Are you feeling confident that you are prepared? Or should you take some action to prepare before a crisis event?
1. Business continuity plan or BCP is usually a set of plans which as a minimum address the business requirements for essential business functions in a crisis or disaster situation and the recovery of the functions back to business as usual. The objective being that if the business continues to operate its essential business functions for a definite period under a BCP the impact on the business is minimised and any effects will be tolerable.
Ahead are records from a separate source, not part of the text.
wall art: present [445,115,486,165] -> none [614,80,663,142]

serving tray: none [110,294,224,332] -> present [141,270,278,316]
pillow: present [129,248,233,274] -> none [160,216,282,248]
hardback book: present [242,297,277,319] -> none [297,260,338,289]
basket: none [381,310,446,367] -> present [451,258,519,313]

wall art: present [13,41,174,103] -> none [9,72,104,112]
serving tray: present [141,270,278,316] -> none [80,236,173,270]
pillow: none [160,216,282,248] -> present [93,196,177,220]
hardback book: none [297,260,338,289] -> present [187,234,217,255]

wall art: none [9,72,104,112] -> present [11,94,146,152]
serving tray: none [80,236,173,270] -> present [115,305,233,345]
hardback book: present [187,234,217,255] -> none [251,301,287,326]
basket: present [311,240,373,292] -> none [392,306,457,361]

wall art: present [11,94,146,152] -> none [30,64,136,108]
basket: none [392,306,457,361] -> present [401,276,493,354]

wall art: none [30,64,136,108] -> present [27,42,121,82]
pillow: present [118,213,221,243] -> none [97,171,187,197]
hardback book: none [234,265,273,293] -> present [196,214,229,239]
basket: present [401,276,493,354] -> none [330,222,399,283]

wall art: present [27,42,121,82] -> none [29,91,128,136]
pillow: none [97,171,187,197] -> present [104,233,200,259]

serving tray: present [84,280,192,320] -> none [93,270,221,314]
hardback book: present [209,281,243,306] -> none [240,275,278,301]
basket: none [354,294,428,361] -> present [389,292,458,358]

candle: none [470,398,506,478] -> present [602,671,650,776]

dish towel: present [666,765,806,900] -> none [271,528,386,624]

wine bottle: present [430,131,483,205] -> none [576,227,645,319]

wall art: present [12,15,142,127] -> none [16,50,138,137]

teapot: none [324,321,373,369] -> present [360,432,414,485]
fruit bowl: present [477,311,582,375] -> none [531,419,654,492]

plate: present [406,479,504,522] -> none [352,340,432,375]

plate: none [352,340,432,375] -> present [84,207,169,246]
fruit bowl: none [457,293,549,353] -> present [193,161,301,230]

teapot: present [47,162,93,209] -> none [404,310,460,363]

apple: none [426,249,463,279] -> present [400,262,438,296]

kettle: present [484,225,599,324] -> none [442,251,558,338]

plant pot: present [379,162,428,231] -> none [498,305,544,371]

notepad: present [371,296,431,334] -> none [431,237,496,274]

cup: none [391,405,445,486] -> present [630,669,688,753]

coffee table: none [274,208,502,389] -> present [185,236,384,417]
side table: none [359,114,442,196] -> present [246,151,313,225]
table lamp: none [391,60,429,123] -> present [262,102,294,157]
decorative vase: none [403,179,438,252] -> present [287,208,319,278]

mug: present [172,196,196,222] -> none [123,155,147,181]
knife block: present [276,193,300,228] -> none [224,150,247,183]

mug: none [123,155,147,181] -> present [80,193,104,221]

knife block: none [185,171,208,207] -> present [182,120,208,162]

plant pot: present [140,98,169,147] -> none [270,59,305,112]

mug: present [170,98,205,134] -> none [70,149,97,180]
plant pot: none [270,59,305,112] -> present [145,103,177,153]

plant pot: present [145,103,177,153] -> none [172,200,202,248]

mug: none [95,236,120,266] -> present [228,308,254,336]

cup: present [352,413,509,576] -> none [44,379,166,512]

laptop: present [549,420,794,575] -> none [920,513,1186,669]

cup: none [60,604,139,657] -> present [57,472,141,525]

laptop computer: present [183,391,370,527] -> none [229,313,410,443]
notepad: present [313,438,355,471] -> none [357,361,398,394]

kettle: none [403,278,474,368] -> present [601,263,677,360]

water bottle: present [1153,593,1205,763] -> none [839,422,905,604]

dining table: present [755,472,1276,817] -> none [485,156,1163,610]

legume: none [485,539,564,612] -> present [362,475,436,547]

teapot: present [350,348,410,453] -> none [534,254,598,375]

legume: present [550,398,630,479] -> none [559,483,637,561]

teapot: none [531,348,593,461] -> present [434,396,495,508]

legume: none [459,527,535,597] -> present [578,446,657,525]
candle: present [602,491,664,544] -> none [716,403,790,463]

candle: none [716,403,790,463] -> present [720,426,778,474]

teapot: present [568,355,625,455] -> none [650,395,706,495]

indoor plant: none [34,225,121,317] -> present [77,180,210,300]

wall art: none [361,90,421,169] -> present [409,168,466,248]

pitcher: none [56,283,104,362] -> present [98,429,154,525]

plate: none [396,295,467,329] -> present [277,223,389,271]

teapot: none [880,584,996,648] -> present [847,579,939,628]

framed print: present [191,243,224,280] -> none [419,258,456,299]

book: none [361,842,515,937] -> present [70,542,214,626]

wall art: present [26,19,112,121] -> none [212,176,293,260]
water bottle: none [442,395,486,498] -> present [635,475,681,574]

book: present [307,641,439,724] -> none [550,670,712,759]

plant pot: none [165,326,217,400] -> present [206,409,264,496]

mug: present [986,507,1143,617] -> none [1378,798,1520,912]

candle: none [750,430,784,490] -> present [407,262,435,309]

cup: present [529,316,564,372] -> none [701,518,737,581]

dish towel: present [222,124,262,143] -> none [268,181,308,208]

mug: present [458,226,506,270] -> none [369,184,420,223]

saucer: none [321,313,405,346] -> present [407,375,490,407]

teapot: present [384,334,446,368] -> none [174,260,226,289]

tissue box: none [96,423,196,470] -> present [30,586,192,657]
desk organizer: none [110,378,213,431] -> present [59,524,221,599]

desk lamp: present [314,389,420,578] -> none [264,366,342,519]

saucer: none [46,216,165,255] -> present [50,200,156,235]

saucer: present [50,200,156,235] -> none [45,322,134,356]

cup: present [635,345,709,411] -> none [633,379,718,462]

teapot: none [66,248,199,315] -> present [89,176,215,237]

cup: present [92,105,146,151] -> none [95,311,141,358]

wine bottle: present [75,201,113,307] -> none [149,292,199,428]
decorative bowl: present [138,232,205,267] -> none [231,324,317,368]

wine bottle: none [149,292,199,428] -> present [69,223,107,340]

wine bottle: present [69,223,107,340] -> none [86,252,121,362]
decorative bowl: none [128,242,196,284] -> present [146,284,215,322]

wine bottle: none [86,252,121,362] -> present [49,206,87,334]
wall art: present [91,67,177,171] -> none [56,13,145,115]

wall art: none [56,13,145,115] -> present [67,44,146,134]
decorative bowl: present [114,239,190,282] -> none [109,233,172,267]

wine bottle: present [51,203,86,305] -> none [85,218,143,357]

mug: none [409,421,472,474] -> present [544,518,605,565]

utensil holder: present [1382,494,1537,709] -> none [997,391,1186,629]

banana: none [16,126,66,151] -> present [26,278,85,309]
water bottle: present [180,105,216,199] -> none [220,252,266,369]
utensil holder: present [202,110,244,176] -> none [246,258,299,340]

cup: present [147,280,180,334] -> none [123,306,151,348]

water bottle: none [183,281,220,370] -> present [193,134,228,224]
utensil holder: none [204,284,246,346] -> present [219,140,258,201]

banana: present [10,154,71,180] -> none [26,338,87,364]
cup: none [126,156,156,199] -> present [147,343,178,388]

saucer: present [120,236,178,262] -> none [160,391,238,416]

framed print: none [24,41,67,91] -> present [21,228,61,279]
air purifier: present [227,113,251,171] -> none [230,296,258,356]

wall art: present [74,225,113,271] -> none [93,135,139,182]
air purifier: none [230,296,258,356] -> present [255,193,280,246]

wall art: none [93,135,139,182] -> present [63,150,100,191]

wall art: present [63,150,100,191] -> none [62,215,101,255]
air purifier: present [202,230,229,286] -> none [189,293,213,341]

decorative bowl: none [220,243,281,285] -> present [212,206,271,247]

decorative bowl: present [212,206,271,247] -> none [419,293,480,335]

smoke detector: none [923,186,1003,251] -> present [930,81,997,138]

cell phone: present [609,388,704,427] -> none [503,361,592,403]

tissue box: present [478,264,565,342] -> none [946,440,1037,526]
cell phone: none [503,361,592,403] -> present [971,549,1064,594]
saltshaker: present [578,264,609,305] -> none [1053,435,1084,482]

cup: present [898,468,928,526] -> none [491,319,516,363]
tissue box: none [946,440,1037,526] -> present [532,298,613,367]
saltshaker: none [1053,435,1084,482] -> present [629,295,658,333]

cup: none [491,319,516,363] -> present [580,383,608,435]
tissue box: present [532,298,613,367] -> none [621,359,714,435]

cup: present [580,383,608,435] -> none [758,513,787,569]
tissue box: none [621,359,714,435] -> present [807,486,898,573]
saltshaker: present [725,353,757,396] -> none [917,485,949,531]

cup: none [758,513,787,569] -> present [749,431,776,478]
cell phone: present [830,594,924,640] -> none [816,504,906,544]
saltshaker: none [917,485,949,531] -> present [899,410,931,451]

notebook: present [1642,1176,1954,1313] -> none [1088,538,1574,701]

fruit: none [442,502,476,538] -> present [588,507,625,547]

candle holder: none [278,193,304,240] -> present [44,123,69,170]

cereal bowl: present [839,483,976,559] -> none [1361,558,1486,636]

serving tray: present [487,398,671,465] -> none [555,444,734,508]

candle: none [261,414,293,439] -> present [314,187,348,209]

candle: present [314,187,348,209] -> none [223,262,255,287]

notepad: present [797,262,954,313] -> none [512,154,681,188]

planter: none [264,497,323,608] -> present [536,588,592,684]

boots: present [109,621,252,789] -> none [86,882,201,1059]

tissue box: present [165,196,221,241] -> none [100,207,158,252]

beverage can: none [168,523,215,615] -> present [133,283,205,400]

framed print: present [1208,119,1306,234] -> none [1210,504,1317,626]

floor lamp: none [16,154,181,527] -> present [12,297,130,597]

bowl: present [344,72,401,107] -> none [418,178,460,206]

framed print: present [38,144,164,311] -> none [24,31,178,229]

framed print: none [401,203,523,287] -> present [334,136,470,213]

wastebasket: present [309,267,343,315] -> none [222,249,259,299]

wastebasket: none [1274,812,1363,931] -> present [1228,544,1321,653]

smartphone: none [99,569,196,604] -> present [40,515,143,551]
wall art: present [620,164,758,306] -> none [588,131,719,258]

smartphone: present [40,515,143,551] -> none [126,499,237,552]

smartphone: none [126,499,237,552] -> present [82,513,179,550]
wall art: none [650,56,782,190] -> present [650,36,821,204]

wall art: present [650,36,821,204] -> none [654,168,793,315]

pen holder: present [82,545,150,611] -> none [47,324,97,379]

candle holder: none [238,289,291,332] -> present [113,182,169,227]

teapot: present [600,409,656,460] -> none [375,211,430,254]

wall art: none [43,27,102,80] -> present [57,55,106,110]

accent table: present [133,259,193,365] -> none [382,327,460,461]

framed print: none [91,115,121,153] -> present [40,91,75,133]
2. Business impact analysis (BIA) or sometimes referred to as a business impact assessment, is the exercise of determining how much “pain” or adverse impact can the business sustain and for what period of time; what are the essential business functions; what are the requirements of the essential business functions to keep operating; and when does the business need to be back to operating as business as usual.
3. Disaster recovery plan or DRP is usually a term used for the plan for dealing with a disaster and recovery of IT systems and services. The plan is usually very comprehensive, such as addressing the method of backup and the offsite storage of backup electronic files; storage of key hard copy documents; the recovery of operating systems and supporting software, application software, and data; and covering contractual arrangements, hardware, network, and communications, people, support services and secondary operating site (if applicable).